Why would parents have to work so much? Well, it might be materialism and consumerism. But it might also be caused by policies of the secular left, like high tax rates, the marriage penalty, etc. The secular left is very much against marriage and they do not like the idea that a man will be able to provide for a family and keep his wife home to raise them when they are very young.

It’s not just nightshift and weekend shifts, either. Previously, I wrote about another Oxford University study on daycare that was featured in the UK Telegraph.

Excerpt:

Academics at Oxford University discovered that exposure to some forms of early education contributed to bad behaviour and could be linked to emotional problems.

The study, based on an analysis of infants from almost 1,000 families, showed that the strongest influence on children came from within the home itself.

Children raised in poor families with high levels of parental stress or mental health problems were most at risk of developing emotional problems by the time they started school, it emerged.

The research also uncovered trends relating to children who were in formal child care — away from their parents.

[…]The report, published in the journal Child: Care, Health and Development, said that “children who spent more time in group care, mainly nursery care, were more likely to have behavioural problems, particularly hyperactivity”.

The study, led by Prof Alan Stein, of Oxford’s Department of Child and Adolescent Psychiatry, found that “spending more time in day care centres, over the total period was a predictor of total problem scores”.

“Children who spent more time in day care centres were more likely to be hyperactive,” it said. “Children receiving more care by childminders were more likely to have peer problems.”

The authors added: “The findings in relation to childminding suggest that it might be out of home care rather than group care that raises the risk of behavioural difficulties.”

[…]The study said: “These findings suggest that interventions to enhance children’s emotional and behavioural development might best focus on supporting families and augmenting the quality of care in the home.”

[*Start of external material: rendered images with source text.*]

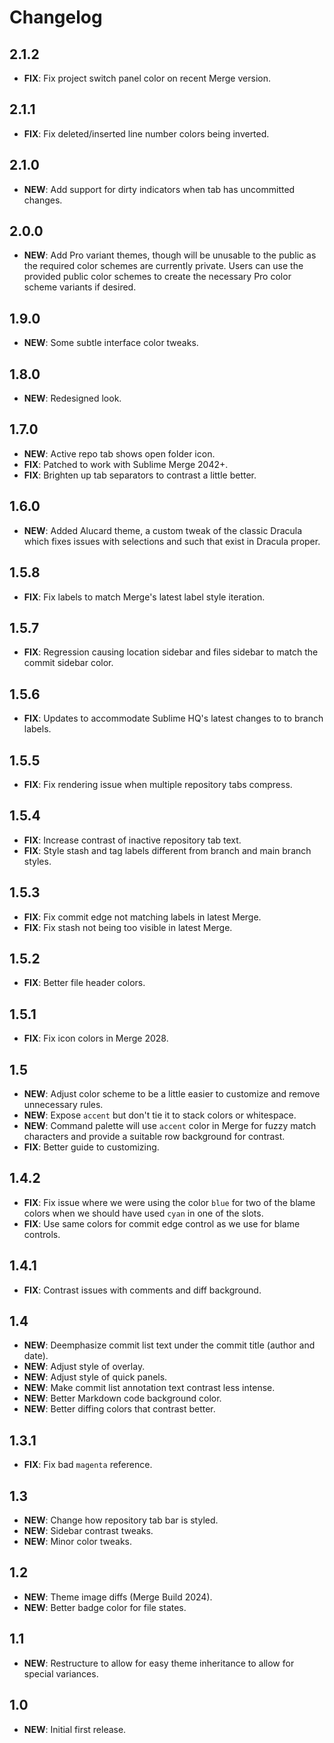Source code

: # Changelog

## 2.1.2

- **FIX**: Fix project switch panel color on recent Merge version.

## 2.1.1

- **FIX**: Fix deleted/inserted line number colors being inverted.

## 2.1.0

- **NEW**: Add support for dirty indicators when tab has uncommitted changes.

## 2.0.0

- **NEW**: Add Pro variant themes, though will be unusable to the public as the required color schemes are currently
  private. Users can use the provided public color schemes to create the necessary Pro color scheme variants if desired.

## 1.9.0

- **NEW**: Some subtle interface color tweaks.

## 1.8.0

- **NEW**: Redesigned look.

## 1.7.0

- **NEW**: Active repo tab shows open folder icon.
- **FIX**: Patched to work with Sublime Merge 2042+.
- **FIX**: Brighten up tab separators to contrast a little better.

## 1.6.0

- **NEW**: Added Alucard theme, a custom tweak of the classic Dracula which fixes issues with selections and such that
  exist in Dracula proper.

## 1.5.8

- **FIX**: Fix labels to match Merge's latest label style iteration.

## 1.5.7

- **FIX**: Regression causing location sidebar and files sidebar to match the commit sidebar color.

## 1.5.6

- **FIX**: Updates to accommodate Sublime HQ's latest changes to to branch labels.

## 1.5.5

- **FIX**: Fix rendering issue when multiple repository tabs compress.

## 1.5.4

- **FIX**: Increase contrast of inactive repository tab text.
- **FIX**: Style stash and tag labels different from branch and main branch styles.

## 1.5.3

- **FIX**: Fix commit edge not matching labels in latest Merge.
- **FIX**: Fix stash not being too visible in latest Merge.

## 1.5.2

- **FIX**: Better file header colors.

## 1.5.1

- **FIX**: Fix icon colors in Merge 2028.

## 1.5

- **NEW**: Adjust color scheme to be a little easier to customize and remove unnecessary rules.
- **NEW**: Expose `accent` but don't tie it to stack colors or whitespace.
- **NEW**: Command palette will use `accent` color in Merge for fuzzy match characters and provide a suitable row
  background for contrast.
- **FIX**: Better guide to customizing.

## 1.4.2

- **FIX**: Fix issue where we were using the color `blue` for two of the blame colors when we should have used `cyan` in
  one of the slots.
- **FIX**: Use same colors for commit edge control as we use for blame controls.

## 1.4.1

- **FIX**: Contrast issues with comments and diff background.

## 1.4

- **NEW**: Deemphasize commit list text under the commit title (author and date).
- **NEW**: Adjust style of overlay.
- **NEW**: Adjust style of quick panels.
- **NEW**: Make commit list annotation text contrast less intense.
- **NEW**: Better Markdown code background color.
- **NEW**: Better diffing colors that contrast better.

## 1.3.1

- **FIX**: Fix bad `magenta` reference.

## 1.3

- **NEW**: Change how repository tab bar is styled.
- **NEW**: Sidebar contrast tweaks.
- **NEW**: Minor color tweaks.

## 1.2

- **NEW**: Theme image diffs (Merge Build 2024).
- **NEW**: Better badge color for file states.

## 1.1

- **NEW**: Restructure to allow for easy theme inheritance to allow for special variances.

## 1.0

- **NEW**: Initial first release.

My point in posting these studies is to show that what what children really need in order to do well are their parents. They need time from their parents to talk to them and do activities with them. They need input and guidance from their parents. Any time you here left-wing feminist politicians talking about how we need to push to have children, especially very young children, educated by experts, you need to keep in mind that they don’t have the facts to back up their idea. People who push these plans push them because they want women to behave like men and work outside the home. They also want to boost tax revenues by making bother parents work more.

Everyone knows that parents who are careful about who they marry and careful about staying married will have more successful children than those who don’t marry before having kids, or who don’t prepare for marriage themselves, or who don’t marry someone with the skills to do their roles in the marriage. But people on the left want to reverse that – they want everyone’s children to be “equal” regardless of what decisions the parents make. And they want to do this by redistributing wealth (not character) from parents who succeed to parents who fail. So when you hear this “equality” crowd talking about the need to replace incompetent parents with taxpayer-funded government bureaucrats, you need to keep studies like the ones above in mind.